No, not really, but this is where some want strata laws to head.
There are many laws that affect community living, but the one that people most often overlook is the law of unintended consequences.
The ongoing battle about bodies corporate having the right to prohibit short-term letting has attracted a lot of attention, some of which has been nothing but clickbait.
At the core of this though is a fundamental principle: what right should a body corporate have to regulate what goes on behind a property owner’s front door?
One day it’s short-term renters barred from the building – next, it’ll be a blanket ban on singing in the shower.
Yes, I get that is an extreme leap, but in all seriousness, where does it end?
Giving body corporate committees the ability to be complete regulatory overlords of their own strata kingdoms is a slippery slope to which there is no visible end in sight.
I can hear the clattering of angry fingers hitting keyboards out there already, but hear me out. I am not advocating for short term letting. I don’t have a stake in Airbnb. But I do have real concerns with giving body corporate committees unfettered rights to decide what goes on behind people’s front doors.
When it comes to the occupation of lots, if we are giving bodies corporate the ability to regulate occupancy (and in effect usurping the power of local government), let’s also consider the other side of the same occupancy coin.
If a body corporate can regulate the right of someone to occupy a lot (which is really what prohibiting a form of rental is), can it prohibit long term occupants, which heaven forbid, includes owner-occupiers?
Is that really where we are heading with this? I know of quite a few buildings in North Queensland tourism hotspots who would love the right to prohibit long term occupants.
The current legal position under the BCCM Act is a body corporate can regulate:
1. What happens on common property and parts of a lot the that the body corporate must maintain; and
2. Conduct inside a lot that interferes unreasonably with others in the scheme.
Outside those parameters, I think it is hard to argue that a body corporate should have the ability to dictate what happens inside a lot. If my singing in the shower causes a nuisance (which it most definitely would) then the body corporate will have actionable rights in that respect. There is nothing anyone should be able to do about it otherwise, as much as they might dislike singing in the shower generally.
The issue is conduct. If an occupier is causing such havoc that their conduct interferes unreasonably with the use and enjoyment of others, then there is a long-winded process with respect to by-law enforcement that can be undertaken.
The conduct obligations and enforcement process applies to everyone: owner-occupiers, as well as short term and long term tenants. These do need beefing up. There does need to be more immediate consequences for bad behaviour – for both the tenant and the owner who allows that to take place (which was canvassed in this issues paper).
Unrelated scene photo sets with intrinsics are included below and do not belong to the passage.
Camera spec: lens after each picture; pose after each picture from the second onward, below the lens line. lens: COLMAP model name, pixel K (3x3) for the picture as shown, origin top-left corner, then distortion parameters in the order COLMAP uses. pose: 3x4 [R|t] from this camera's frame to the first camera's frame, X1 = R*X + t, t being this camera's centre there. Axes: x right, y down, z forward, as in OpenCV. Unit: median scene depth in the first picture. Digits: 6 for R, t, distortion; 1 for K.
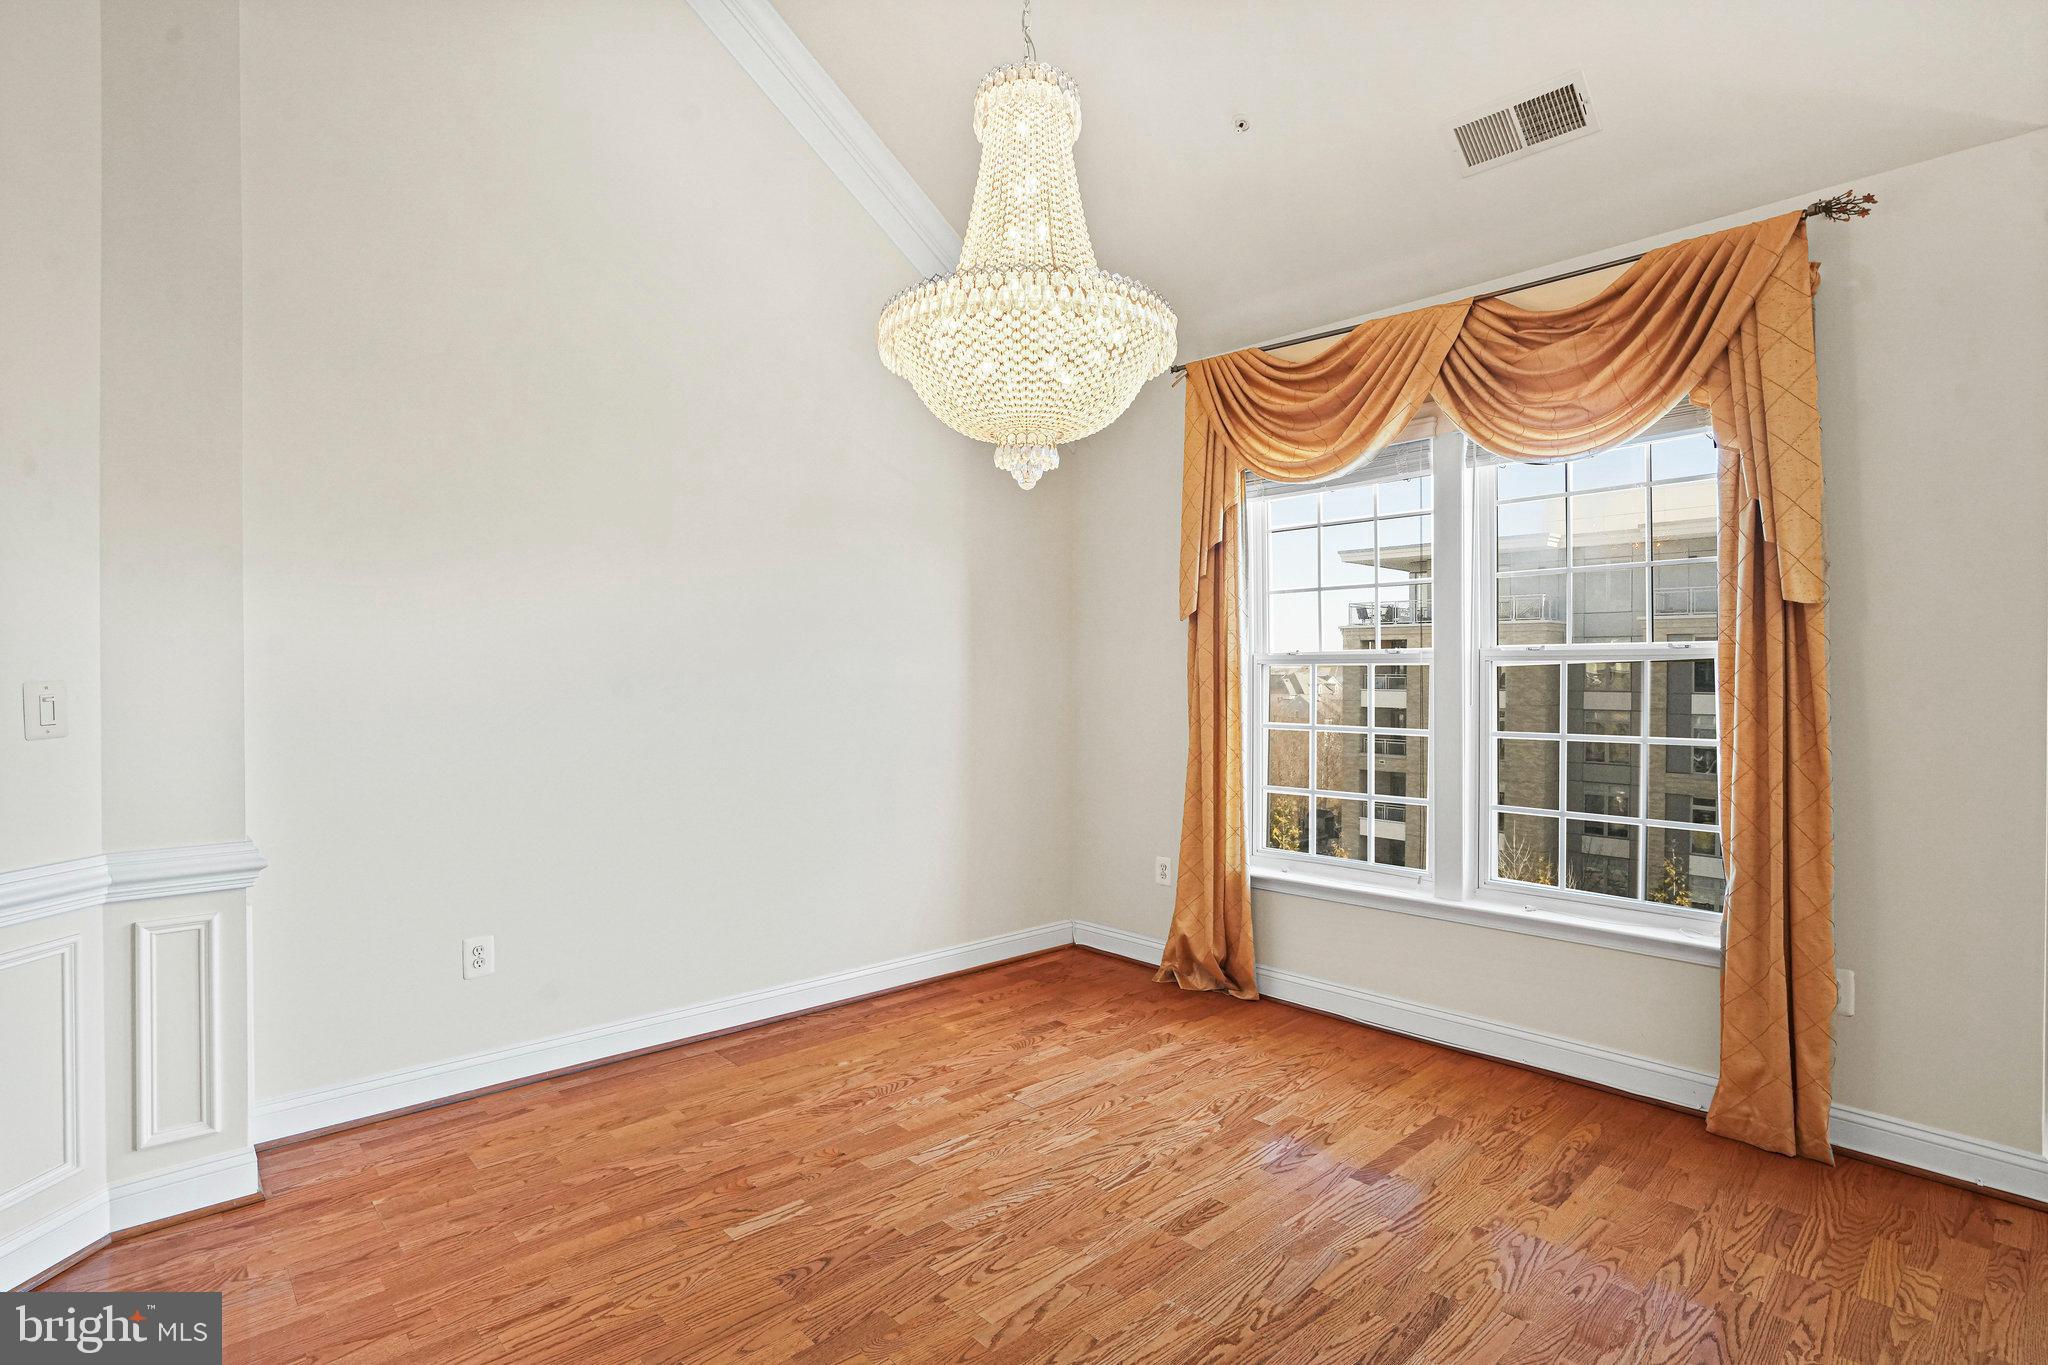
lens RADIAL K [[1008.6, 0, 1016.9], [0, 1008.6, 680.4], [0, 0, 1]] dist [-0.052208, 0.025721]
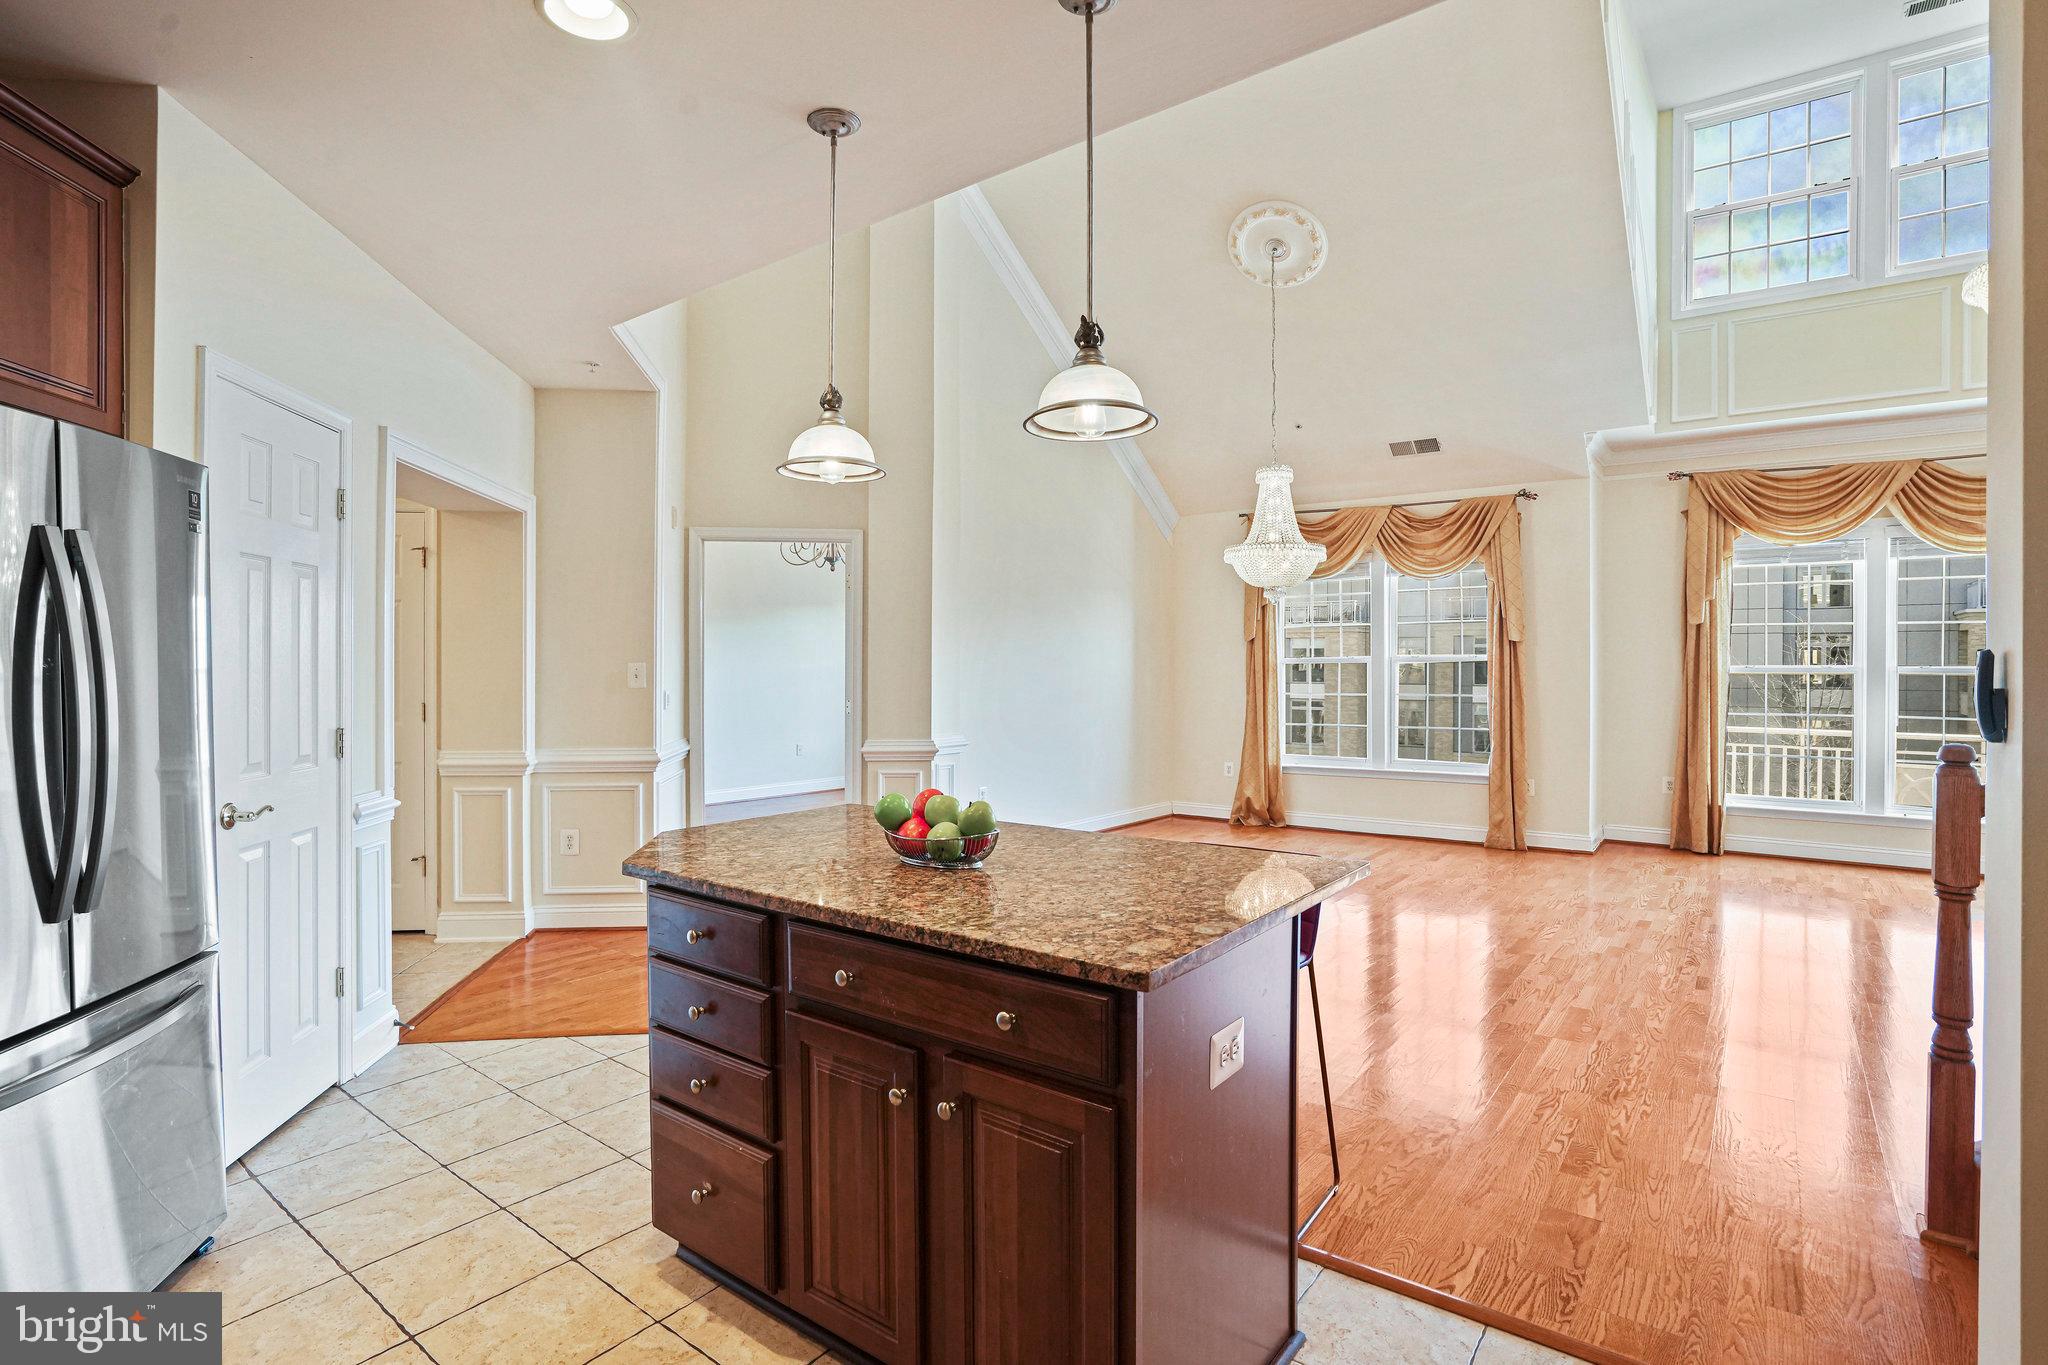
lens RADIAL K [[1008.6, 0, 1016.9], [0, 1008.6, 680.4], [0, 0, 1]] dist [-0.052208, 0.025721]
pose [[0.985427, -0.004444, 0.170042, -0.847617], [0.004028, 0.999988, 0.002795, 0.013307], [-0.170053, -0.002069, 0.985433, -1.221387]]
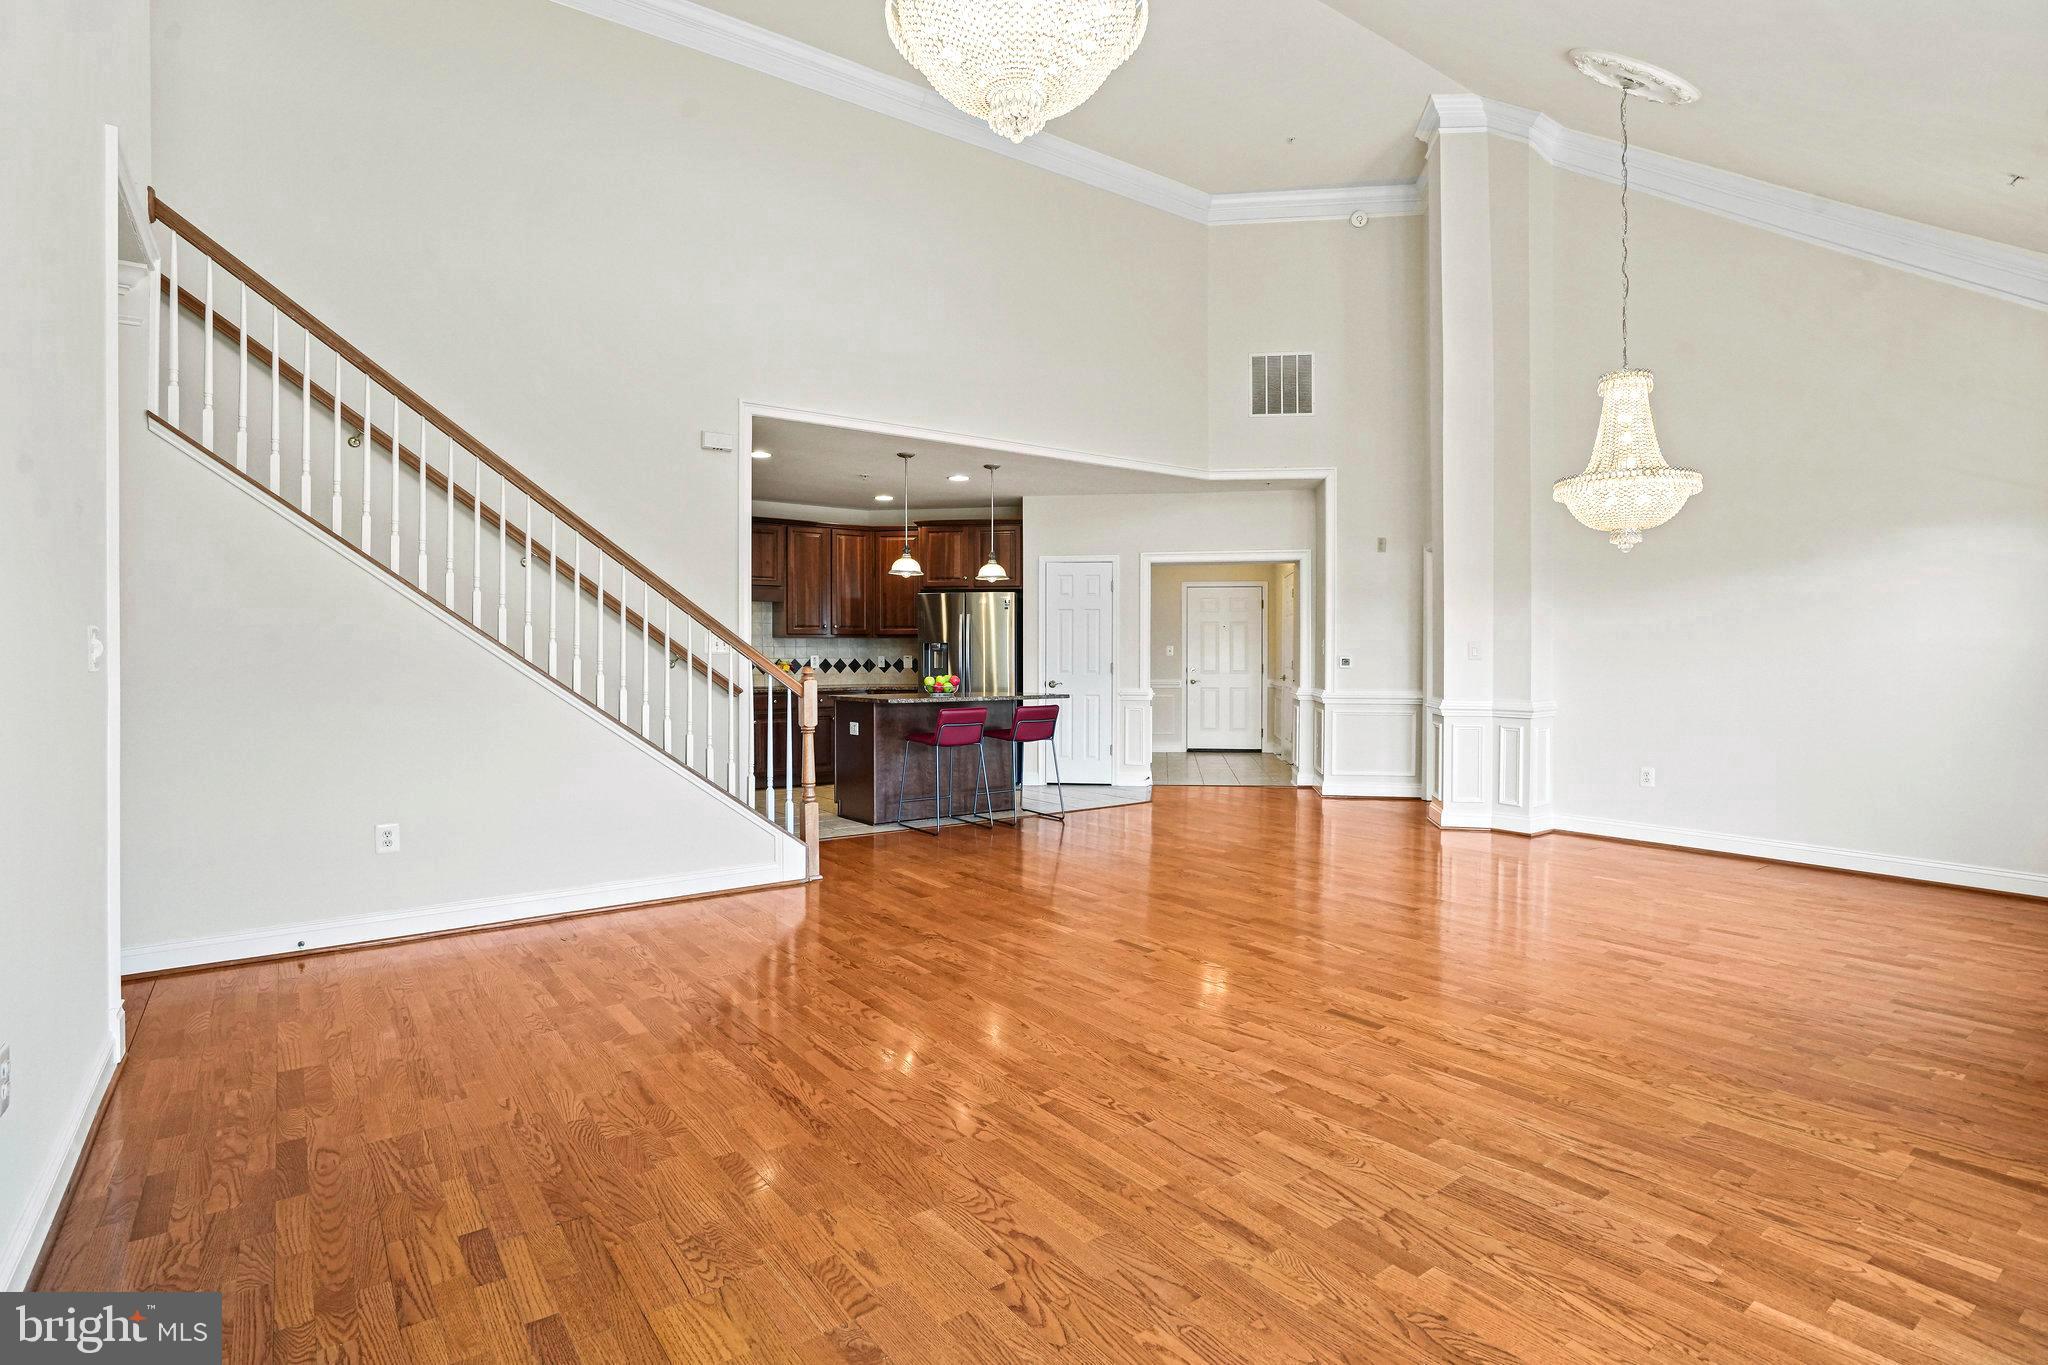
lens RADIAL K [[1012.2, 0, 1024.0], [0, 1012.2, 682.5], [0, 0, 1]] dist [-0.053285, 0.028863]
pose [[-0.103919, 0.027294, -0.994211, 1.641829], [-0.010587, 0.999536, 0.028547, 0.037566], [0.994529, 0.013492, -0.103581, -0.078797]]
The last small rider is that the level of misconduct needs to interfere ‘unreasonably’ with others. ‘Reasonable’ interference is therefore not something that is actionable. Community living involves compromise. There are going to be moments where people’s amenity is disturbed. This is no different to living in suburbia. It happens.
There are more than 25,000 active short-term rentals listed in Queensland. If people want to restrict the Airbnb’s of the world, the place to start is with local council planning regulations, and not through body corporate by-laws. Giving bodies corporate planning rights that override local councils is not the answer.
Proponents of increasing body corporate powers need to be careful for what they wish for. At some stage, they might not be the ones in power….
All the best for the year and decade ahead.